WHAT THE TASK REQUIRES — Count the lines in the records below that contain the string "сбора" and reply with only that number.

[Stored items from a collection]
╭──

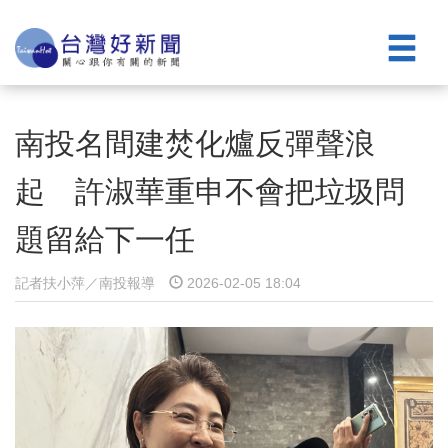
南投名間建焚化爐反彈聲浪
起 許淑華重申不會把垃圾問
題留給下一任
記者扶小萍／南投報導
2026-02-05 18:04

╰──
╭──

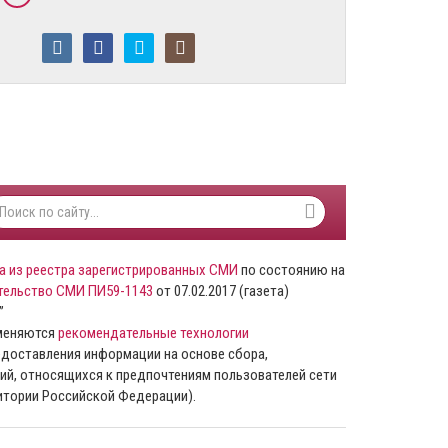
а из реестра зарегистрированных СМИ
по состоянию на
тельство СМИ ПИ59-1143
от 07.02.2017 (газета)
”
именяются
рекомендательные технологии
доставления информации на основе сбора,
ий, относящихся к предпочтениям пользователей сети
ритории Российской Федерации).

╰──

RESULT — 1